Wednesday, 6 March 2013

Dating Site Disaster

So single followers ... I have not been online the last week due to me not having a life! But instead I shall explain what my experience has been on a free dating site.

I have to say, for a confidence boost it is the greatest thing I have ever come across! But if you are looking for love you won't find it. All you'll find is a bunch of dicks (quite literally). I must have been sent over 100 penis' since I joined last year. I mean come on boys don't be such douchebags. Just because you send a picture of your erection to a girl and she doesn't send you one back - she's not frigid, she just thinks you're a bell end! 
I know part of it is my fault for giving out my number but in my defense, they seemed perfectly normal on the site, until obviously they get a bit horny and want to prove they are man enough. And some men are just plain weird! After two days of chatting, you want us to start seeing each other? I mean please - that is never going to happen. 
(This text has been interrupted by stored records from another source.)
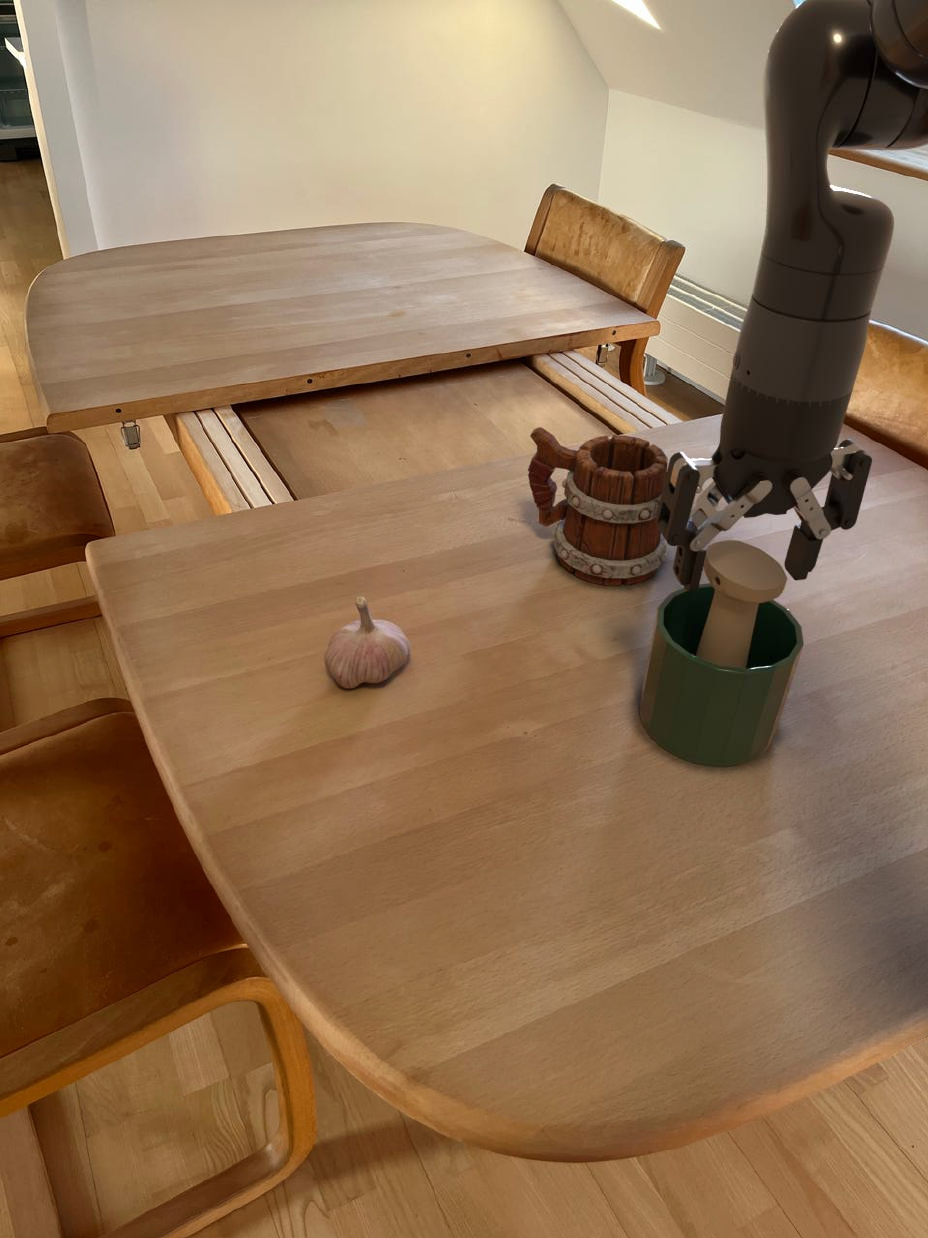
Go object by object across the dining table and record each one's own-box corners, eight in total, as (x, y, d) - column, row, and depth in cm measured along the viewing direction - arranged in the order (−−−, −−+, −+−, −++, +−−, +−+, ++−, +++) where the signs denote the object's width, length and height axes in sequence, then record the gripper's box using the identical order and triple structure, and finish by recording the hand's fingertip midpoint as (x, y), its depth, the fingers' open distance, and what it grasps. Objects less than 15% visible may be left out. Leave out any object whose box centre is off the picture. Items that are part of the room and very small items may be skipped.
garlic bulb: (330, 703, 79) (323, 629, 74) (321, 648, 84) (314, 576, 79) (418, 691, 80) (418, 618, 75) (403, 638, 86) (402, 566, 81)
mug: (663, 601, 90) (659, 460, 82) (522, 590, 96) (505, 456, 87) (683, 539, 99) (682, 406, 91) (554, 532, 104) (541, 405, 96)
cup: (797, 757, 75) (829, 663, 69) (667, 775, 73) (689, 680, 67) (739, 668, 83) (763, 577, 77) (621, 682, 82) (637, 590, 75)
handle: (706, 680, 81) (742, 534, 72) (756, 728, 76) (801, 579, 67) (660, 697, 79) (691, 549, 70) (708, 746, 75) (748, 596, 65)
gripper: (712, 404, 55) (669, 620, 65) (928, 389, 58) (855, 599, 68) (666, 355, 61) (633, 560, 71) (864, 343, 64) (805, 543, 73)
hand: (741, 579), depth 69 cm, fingers open, 8 cm apart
These men (I am generalising and understand that it's not all men) just want to get their willy's wet and don't actually give a fuck about you. 
So maybe it's time to get off this site and try socialising. 



Next weeks mission - invite my exs to a house party, see who shows up and how many get jealous of each other, even though they all have their own girlfriends!

Friday, 22 February 2013

Mr Muscle and the Cage Fight

As I said last week, I went to a cage fight on Saturday and I was surprised how informal it was. I went with a friend who knew one of the fighters. He also managed to wangle two of his other fighter buddies to come along, which I did not mind at all as one was gorgeous. 


So we all got dressed up in heels and face full of make up prepared for the dolled up girls of Woking to be looking better than us anyway. No such luck. I was in jeans, heels and a blazer and was probably the smartest one in there! (Tell a lie: one middle aged woman wore a lilac body-con that looked like she had been squeezed into it like a sausage!!!)
Then onto the male fights - much more my cup of tea. As the fighters entered the ring the smell of testosterone filled the venue and was almost intoxicating. Maybe it didn't help that all they served was beer -and I'd already had two! I felt like I was in a cartoon world that turned all the males in the venue into steroid infused, drunken cavemen! 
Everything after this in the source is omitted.